The Loved Ones

Horror drama

Australia

Madman

R4 DVD

 

First there was Mad Max, widely criticised for its over-the-top violence. Recently there was Wolf Creek, which was closer to torture porn than horror. Last year we reviewed revenge movie The Horseman, another Australian film with a high violence content. Now we have The Loved Ones from first-time director / writer Sean Byrne. The film is just as over the top as Mad Max and more violent than The Horseman, so what does it have to offer that we haven’t already seen?

 

For a start it deals with mental illnesses in a way that isn’t derogatory. There is a knife-wielding murderess, sure, but we can see where her illness is coming from.
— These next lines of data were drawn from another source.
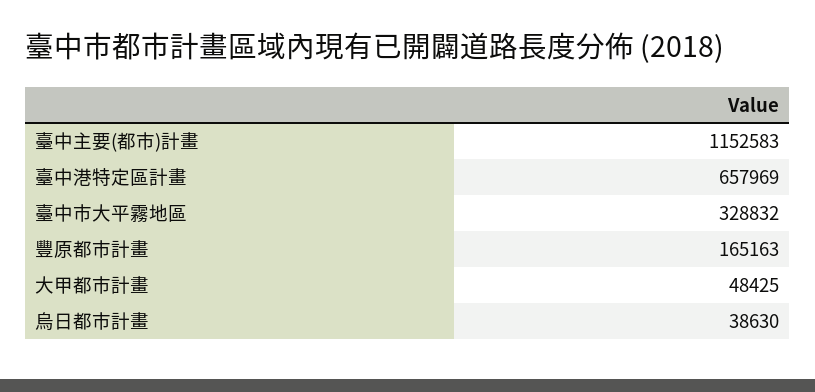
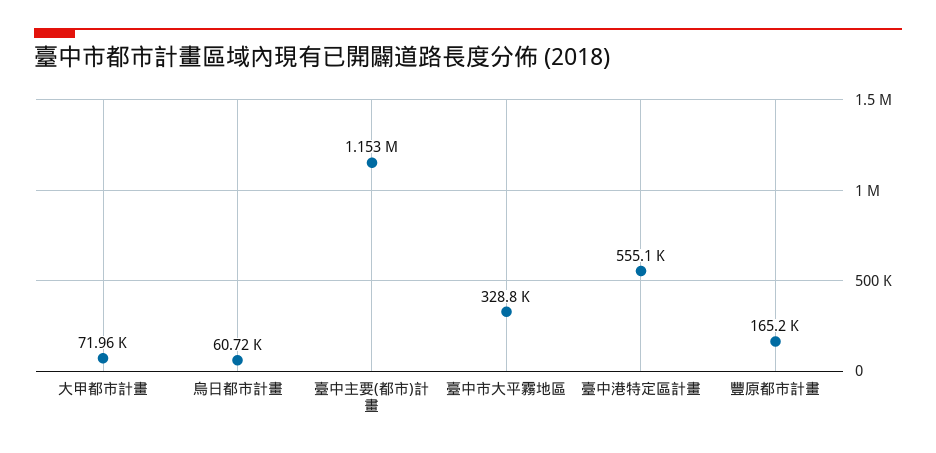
臺中港特定區計畫: 657969 -> 555100
大甲都市計畫: 48425 -> 71960
烏日都市計畫: 38630 -> 60720

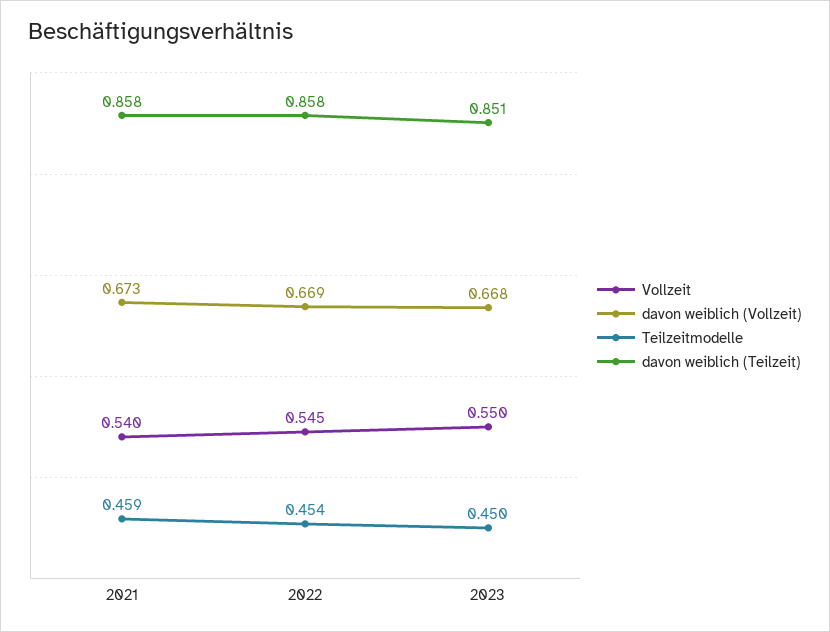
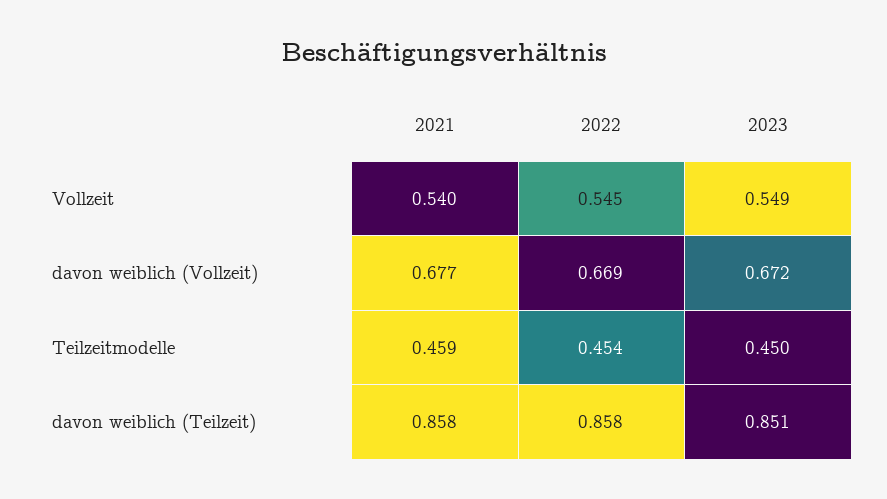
davon weiblich (Vollzeit), 2021: 0.673 -> 0.677
Vollzeit, 2023: 0.55 -> 0.549
davon weiblich (Vollzeit), 2023: 0.668 -> 0.672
Secondly the characters are three dimensional and therefore more realistic. Most horror writers seem to prefer gore over character. Thirdly, and my daughter insisted on this, it has heartthrob Xavier Samuels in it. OK, he doesn’t turn me on but I admire his acting skills – even in this film where he has little to do but sit there and groan.

 

Byrne has given us a film that is really assembled from bits of many other horror films but he has integrated them into a sensible, believable plot. That it IS believable is mostly due to the superb Australian actors and actresses filling out their parts and not just standing there and screaming a lot.

 

Lola (Robyn McLeavy) is a deeply disturbed girl. Normally quiet and withdrawn at school (and slightly menacing), she has plucked up the courage to ask Brent (Xavier Samuels) to partner her to the school dance. Brent has declined. He is going with his girlfriend Holly. We learn that Brent is afraid to drive following an accident where he crashed the family car. His father was killed and his mother seems to be deep in depression.  Brent himself has episodes where he will disappear for days, and he still has the scars from his efforts at self-mutilation. Holly is gradually dragging him back into the real world.

 

Lola is unhappy at his rejection, to put it mildly. Her doting father kidnaps Brent, knocks him unconscious, and ties him to a chair in their farmhouse kitchen. He has decorated the kitchen as if for the school dance, but this dance will be purely for Lola and Brent. There is a strong suggestion of incest between Lola and “Daddy”. Lola now sets about torturing Brent for rejecting her. First is an injection of drain cleaner that destroys Brent’s voice. The torture is cruel and graphic. Brent manages to escape but is recaptured and finishes up in a basement where Lola’s other victims are kept like animals. Before he was pushed into the basement he managed to kill Daddy with jamming a knife into his throat. .

 

Meanwhile Holly and Brent’s mother are frantic with worry. The local policeman knows Brent’s habit of disappearing for a while and although concerned, all he can do is get Search and Rescue ready to look for Brent the next morning.

 

There is a minor and largely irrelevant subplot involving Brent’s best friend, the school drug dealer, and Mia, another disturbed girl who is the policeman’s daughter. Mia seems to be showing a reaction to rejection at school with her Goth look and brief, tarty clothing. This subplot seems to be included largely as a comic relief tension-easer, and by now that’s what the story needs.

 

Finally Holly remembers Brent rejecting Lola and she wonders if Lola may have something to do with the disappearance. The policeman checks the house and finds Brent’s and Daddy’s blood everywhere, but Lola kills him as well. Brent finally escapes from the cellar. Lola has now lost it completely and has told Brent she is going into town to kill his mother as payback for him killing her Daddy. There is only one way to beat her into town – Brent must overcome his fears of driving and take the police car. The final scene is worthy of Mad Max.

 

To say I liked this film is an understatement. Regardless of the derivative plot it has a freshness due to the few “normal” people involved and the perfectly ordinary quiet country town in which it is set. Byrne doesn’t fall for the overdone lonely cabin in the woods with something lurking out there. He hints at it with the lonely farmhouse, but that’s as far as he goes. An unusual feature is the use of a female lead character. This probably wouldn’t work in average films of this genre but Robyn McLeavy seems made for the part. She doesn’t appear so much evil as seriously psychopathic. I could even feel some sympathy for Lola.

 

I was surprised to find that the film was showing on the movie circuit – I would have thought that the blood and torture would have been enough to make it a “straight to DVD” product. I think it’s the character development that lifts it out of that category. Don’t miss this one.